Statutory Maternity Leave

If you are entitled to take Statutory Maternity Leave, there are steps you need to follow to tell your employer you want to take it. There are rules about starting your Statutory Maternity Leave and how much maternity leave you must take.

Personalised help on Statutory Maternity Leave entitlements

You can get personalised help on what you may qualify for by using the online maternity rights tool. The tool will give a personalised statement of the Statutory Maternity Leave and Pay that you may qualify for and an interactive calendar.

Company maternity leave and pay schemes

Your employer may have a maternity leave scheme which could be more generous than the statutory scheme. Check your employment contract or staff handbook for details or ask your employer. Your employer can't offer you less than your legal rights.

Entitlement to Statutory Maternity Leave

As an employee you have the right to 26 weeks of Ordinary Maternity Leave and 26 weeks of Additional Maternity Leave. This known as Statutory Maternity Leave.

To qualify for Statutory Maternity Leave you must be an employee. If you are an employee and you give your employer the right notice, you can take Statutory Maternity Leave no matter:

  • how long you have been with your employer
  • how many hours you work
  • how much you are paid

Surrogate parents

If you and your husband, wife or partner are having a child through surrogacy, you will not normally be eligible for Statutory Maternity Leave. Some surrogate parents are eligible for adoption leave.

These rights are only available if these parents apply for a parental order because of the child within six months of the birth and they expect the order to be granted.

Not qualifying for Statutory Maternity Leave

If you don't qualify for Statutory Maternity Leave, speak to your employer. They may offer enhanced maternity rights that you are entitled to.

If you're a worker, your employer may allow you to take unpaid leave. You could take paid holiday, unpaid leave or parental leave. You may still be entitled to Statutory Maternity Pay. 

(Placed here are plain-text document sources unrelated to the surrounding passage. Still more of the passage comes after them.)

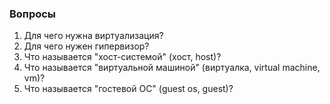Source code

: ### Вопросы

1. Для чего нужна виртуализация?
2. Для чего нужен гипервизор?
3. Что называется "хост-системой" (хост, host)?
4. Что называется "виртуальной машиной" (виртуалка, virtual machine, vm)?
5. Что называется "гостевой ОС" (guest os, guest)?
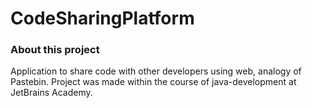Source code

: # CodeSharingPlatform

### About this project

Application to share code with other developers using web, analogy of Pastebin. Project was made within the course of java-development at JetBrains Academy. 

### 
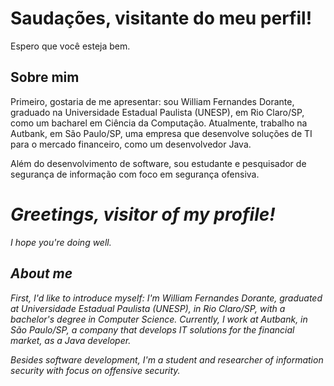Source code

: # Saudações, visitante do meu perfil!

Espero que você esteja bem.

## Sobre mim

Primeiro, gostaria de me apresentar: sou William Fernandes Dorante, graduado na Universidade Estadual Paulista (UNESP), em Rio Claro/SP, como um bacharel em Ciência da Computação. Atualmente, trabalho na Autbank, em São Paulo/SP, uma empresa que desenvolve soluções de TI para o mercado financeiro, como um desenvolvedor Java.

Além do desenvolvimento de software, sou estudante e pesquisador de segurança de informação com foco em segurança ofensiva.

# *Greetings, visitor of my profile!*

*I hope you're doing well.* 

## *About me*

*First, I'd like to introduce myself: I'm William Fernandes Dorante, graduated at Universidade Estadual Paulista (UNESP), in Rio Claro/SP, with a bachelor's degree in Computer Science. Currently, I work at Autbank, in São Paulo/SP, a company that develops IT solutions for the financial market, as a Java developer.*

*Besides software development, I'm a student and researcher of information security with focus on offensive security.*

Telling your employer you will be taking Statutory Maternity Leave

You must tell your employer you want to take Statutory Maternity Leave at least 15 weeks before the beginning of the week your baby is due. If this is not possible (for example because you didn't know you were pregnant), tell them as soon as possible.

You need to say:

  • you are pregnant
  • when the baby is due
  • when you want to start your maternity leave (you can change the date later, if you give at least 28 days' notice)

Your employer might ask for notice in writing. They may also ask for a copy of form MAT B1, the maternity certificate, which says when the baby's due.

Maternity certificate

Your doctor or midwife will give you a copy of the MAT B1 form after you have been pregnant for 21 weeks. They cannot give this to you any earlier.

After informing your employer that you want to take Statutory Maternity Leave, they should write to you within 28 days. They should confirm your Statutory Maternity Leave and give you the date your Statutory Maternity Leave will end.

Starting your Statutory Maternity Leave

You can start your Statutory Maternity Leave any time from 11 weeks before the beginning of the week when your baby's due.

Leave will also start:

  • the day after the birth of the baby if the baby is early
  • automatically if you’re off work for a pregnancy related illness in the four weeks before the week (Sunday to Saturday) that your baby is due

Compulsory maternity leave

You don't have to take all your Statutory Maternity Leave. But you must take two weeks (or four weeks if you work in a factory) of 'compulsory' maternity leave after your baby is born.

If your baby is stillborn

You can take your Statutory Maternity Leave if your child is stillborn after 24 weeks of pregnancy or born alive at any point of the pregnancy.

Shared Parental Leave and Pay

When your baby is born and during their first year, you and your partner might be entitled to shared rights to leave and pay.

To read  more about Shared Parental Leave and Pay, go to:

Having problems taking maternity leave

If you have a problem taking your Statutory Maternity Leave, talk to your employer. If this doesn't work, you may need to complain using your employer’s grievance procedure.